抜粋文:
図はPETボトルの例ですが、プラスチック製容器包装の場合は『PETボトルメーカー=容器メーカー』、『飲料メーカー=中身メーカー』と考えてください。

 そして、そのリサイクルにかかる経費を、容器メーカーと飲料メーカーから集める仕組みになっています。

 メーカーからの拠出金を日本容器包装リサイクル協会に一回集め、そこから入札して、リサイクル業者に払います。「メーカー側の役割まで決めた画期的な法律」と、寺園さんは話します。

 容器包装リサイクル法による処理が始まったのは、ペットボトルが1997年4月、プラスチック製容器包装は2000年4月です。

 実際の処理・運用は市町村の判断に任されたので、全国一斉に実施されているわけではありませんが、それでも、自治体における分別収集・実施率は2013年度でペットボトルが97.7%、プラスチック製容器包装は75.3%と、全国で根付いているといえます。

 つくば市は、プラスチック製容器包装の分別収集を今年4月に開始。この機会に、寺園さんはリサイクルセンターを見学しました。

 このリサイクルセンターでは、これまで、ペットボトル、缶、びんなどの資源ごみを扱ってきていて、この4月からプラスチック製容器包装が加わったことになります。

リサイクルセンターでの流れをまとめたスライドの写真

 収集されたごみは、圧縮・梱包された後、リサイクル業者に引き取られます。

提供情報:

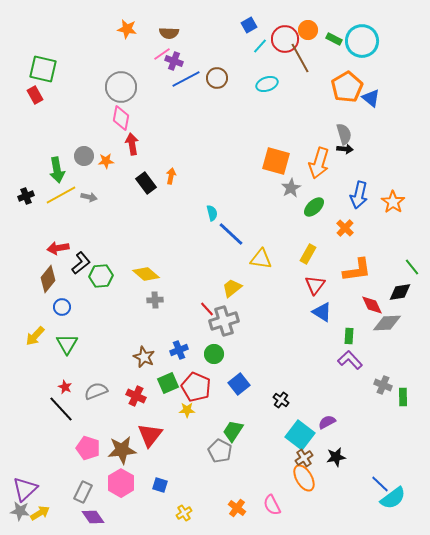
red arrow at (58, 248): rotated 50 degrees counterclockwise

--

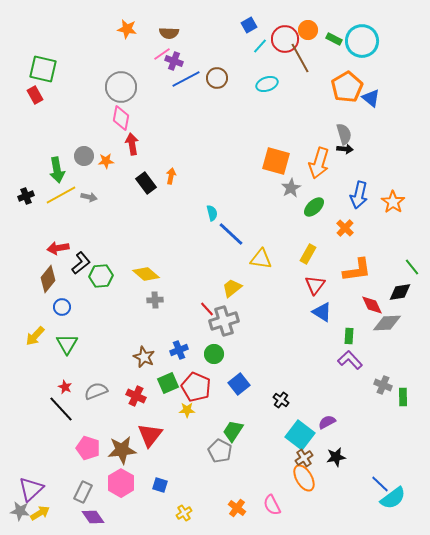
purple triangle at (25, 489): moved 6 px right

短い課題 1: 容器包装リサイクルの抜粋文から、次の一文を英語に訳してください。「容器包装リサイクル法による処理が始まったのは、ペットボトルが1997年4月、プラスチック製容器包装は2000年4月です。」
短い課題 2: 容器包装リサイクルについての抜粋文を、最後の文の後から続けて書いてください。

期待される出力 1: Processing under the Containers and Packaging Recycling Act began in April 1997 for PET bottles and in April 2000 for plastic containers and packaging.

期待される出力 2:
 ここでポイントになるのが、異物除去。プラスチック製容器包装にまじっている、金属製の部分や紙製の部分は取り除かなければなりません。これらの異物が多いと、業者が引き取ってくれないからです。

 業者に引き渡された後、どのようにリサイクルされるのでしょうか。

 つくば市の場合は、プラスチック製容器包装は、ガス化炉で蒸し焼きにされて合成ガスになり、最終的にアンモニア、ドライアイス、液化炭酸ガスとなって出荷されています。

 またペットボトルは、クリアファイル、卵パックやイチゴパックなどになり、身近なところに登場しているとのこと。

 化学的に処理され、合成ガスなどになる場合は『ケミカルリサイクル』、古いプラスチックが材料となり、新しい製品を生み出す場合は『材料リサイクル』とそれぞれよばれています。

 どうリサイクルされるのかは、自治体ごとにさまざまな例があり、毎年度の入札の結果で変わります。

 寺園さんが紹介した千葉県柏市では、今年度は、ペットボトルは材料リサイクルで再び飲料ボトルになったり、プラスチック製容器包装は土木建築用資材、パレットなどになったりしている場合もあるとのことです。

 寺園さんは、「それぞれの市町村でどのようなリサイクル製品ができているかは調べることができる」と、日本容器包装リサイクル協会のホームページを紹介。(※注1)

 「みなさんそれぞれの地元のリサイクルに関心を持ってほしい」と話題提供をしめくくりました。

※注1 日本容器包装リサイクル協会のホームページはこちら(外部リンク)。各市町村の容器包装の行方を調べることができます。

寺園さんの写真

資源循環・廃棄物研究センターの寺園副センター長

③分別・リサイクルしているのになぜ散乱するのか?

 リサイクルの現状についての報告の後、田崎さんが「分別収集をし、リサイクルもしている。なのになぜ、散乱しているのかと疑問に思われるかもしれない。

 実は、プラスチック問題は、ほんのわずかな割合の環境への流出でも、大問題になってしまう。そういう構造であることを知ってほしい」と強調しました。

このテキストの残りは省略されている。